There is reason to believe that policies enacted under the Moreno and Lasso governments are at least partly to blame for this rise in violence. And indeed, they appear to have undone what was one of Correa’s strongest achievements while he was president. As Joe Emersberger pointed out at People’s World in March 2023:

Ecuador experienced a dramatic and unprecedented two-thirds reduction in its homicide rate during Correa’s years in office (January 2007-May 2017). The homicide rate then increased, just as dramatically, after Correa left office and rightwing governments took over. … The homicide rate increased to 25.9 per 100,000 in 2022 according to InSight Crime — a historic high for Ecuador. When Correa left office in 2017 it was 5.8 per 100,000, one of the lowest in Latin America. It is now among the highest.
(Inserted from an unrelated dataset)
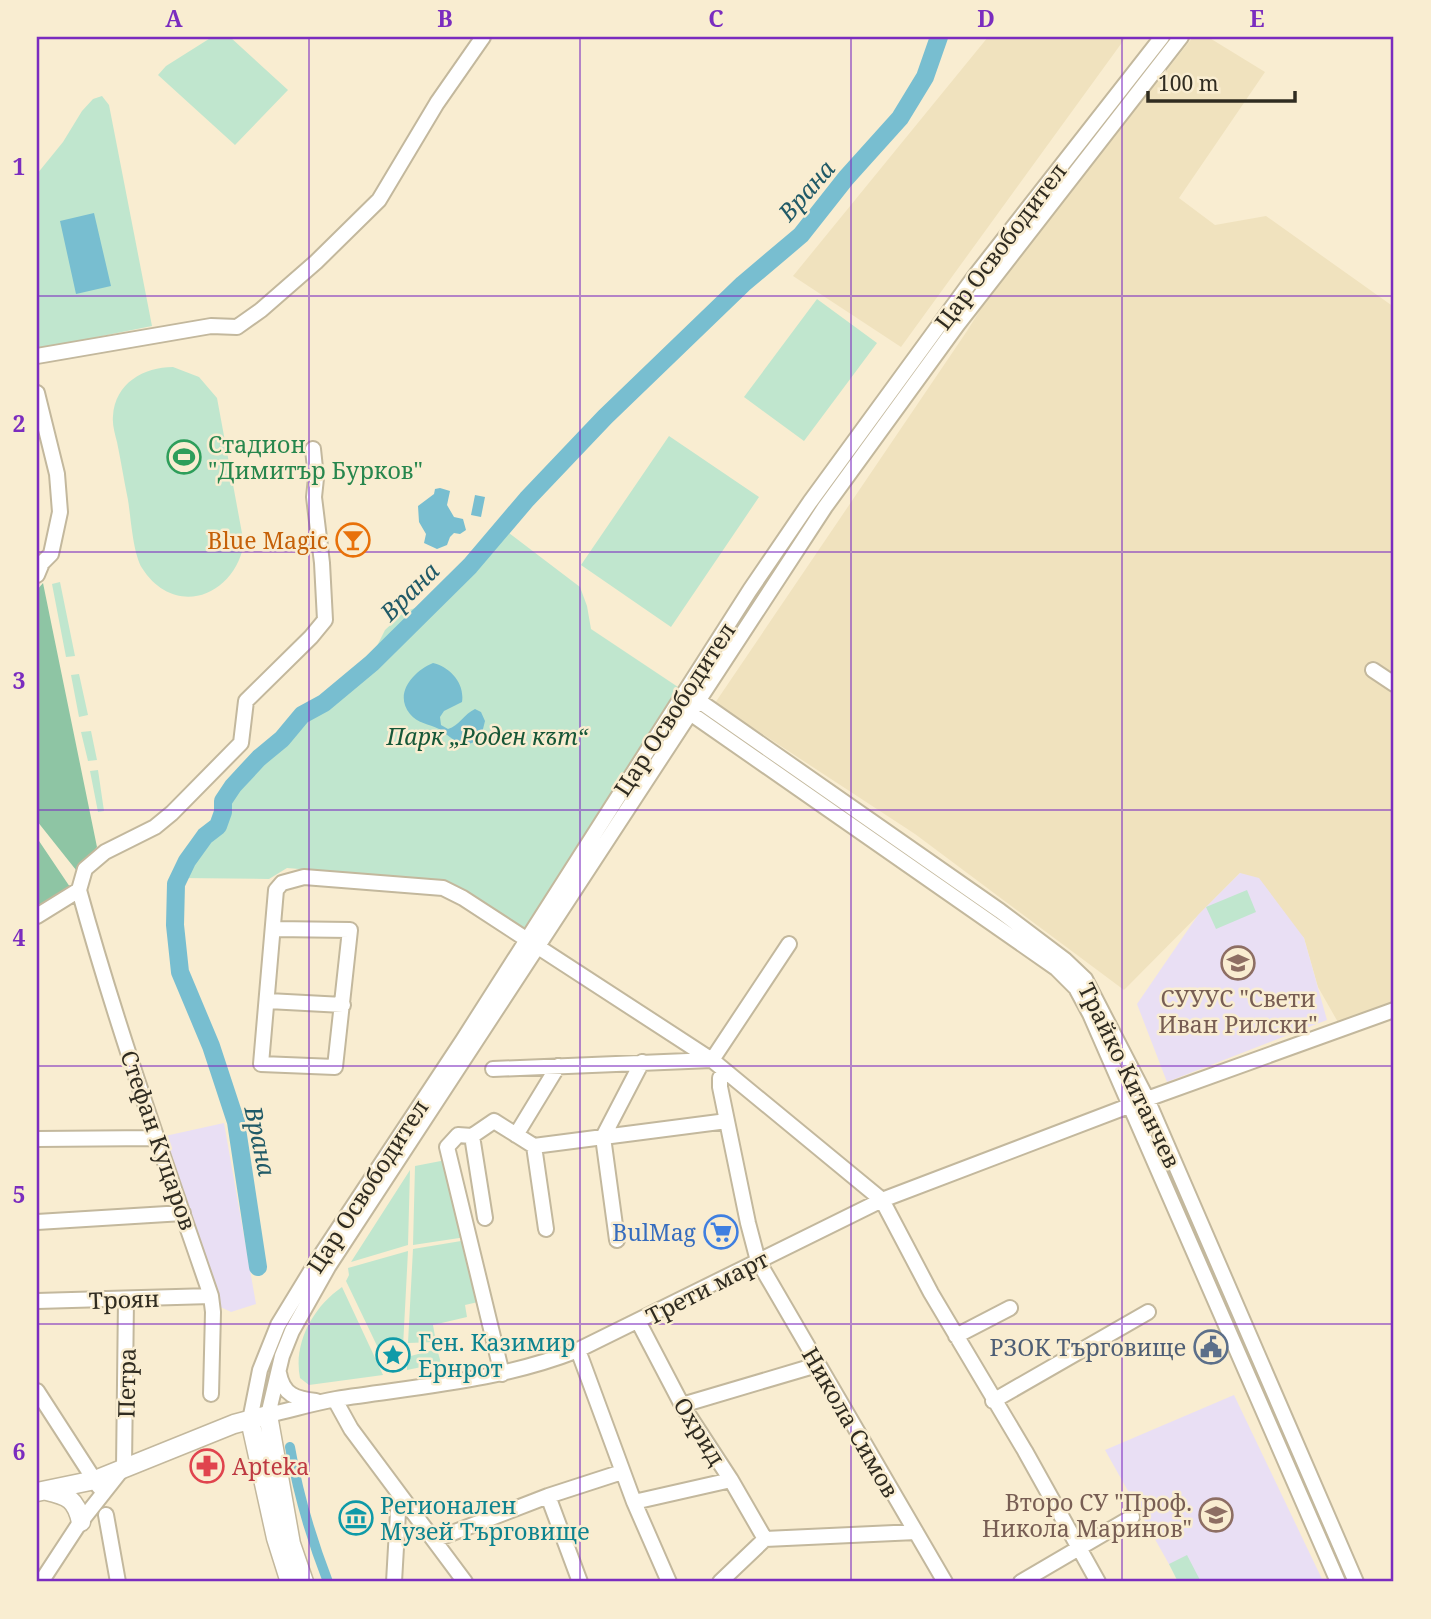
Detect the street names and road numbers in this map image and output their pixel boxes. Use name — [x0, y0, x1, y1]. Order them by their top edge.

This connection between neoliberalism and crime rates seems to have played out elsewhere in the region, particularly in Central America.

There is, of course, a perception throughout Latin America that the left is soft on crime and Noboa might draw from this playbook. González must push back against this narrative and double down on articulating the causal relationship between rising crime and neoliberalism that has played out both at home and throughout the rest of Latin America.

Failure of neoliberalism more broadly

Perhaps the biggest factor working in the Citizens’ Revolution’s favor is the failure of neoliberalism in Ecuador, and indeed across the region, more broadly. After four years of Moreno and two years of Lasso, Ecuadorians have lived under a combined six years of neoliberal policies and all of its usual pathologies. In 2020, for example, poverty in Ecuador increased by almost 5% following previous increases in the two preceding years.

In October 2022, Irene León and Jose Agualsaca pointed out at the Latin American Information Agency that “the imposition of a radical neoliberalism brings with it the destruction of a sovereignty project, constitutionally based (2008) on a perspective of the common good and the public.” They add:

transnational corporations have been repositioned in strategic sectors, while the prescriptions of the International Financial Institutions, especially the International Monetary Fund (IMF), have supplanted the Constitution. State assets and resources are being auctioned off, while security and defense are being transferred to foreign repressive models.

Noboa appears likely to continue this legacy should he be elected. Though he has spent only a few years as a legislator in the National Assembly, he has in that short time built a record as a reliable supporter of neoliberal orthodoxy. The New York Times, for instance, reported that during his time in the assembly he has “supported bills to attract international investment and cut taxes.”

The specter of complacency

For all of the above factors working in their favor, the Citizens’ Revolution does not have cause to be complacent. The stakes are too high to repeat the 2021 election defeat, which led to two more years of neoliberalism under the disastrous Lasso presidency. The youth vote appears to be up for grabs with reports that some young Ecuadorians are looking for something different from both the Lasso/Moreno years and the Correa years. This could benefit the youthful and relatively unknown Noboa, though González is also a relative political newcomer, and her running mate Andrés Arauz is about the same age as Noboa.

González must walk the fine line between rallying her base while simultaneously appealing to the undecideds. To do the former, she must make clear commitments to reinvigorate Correa’s revolution, safeguard his constitutional reforms, and reiterate her party’s opposition to plundering by multinational corporations and interference from the Washington-based international organizations. To do the latter, she must communicate fresh ideas and promise a decisive break from the past. Crucially, she must work to reincorporate the Pérez-supporting sections of the Indigenous community back into the Citizens’ Revolution’s fold.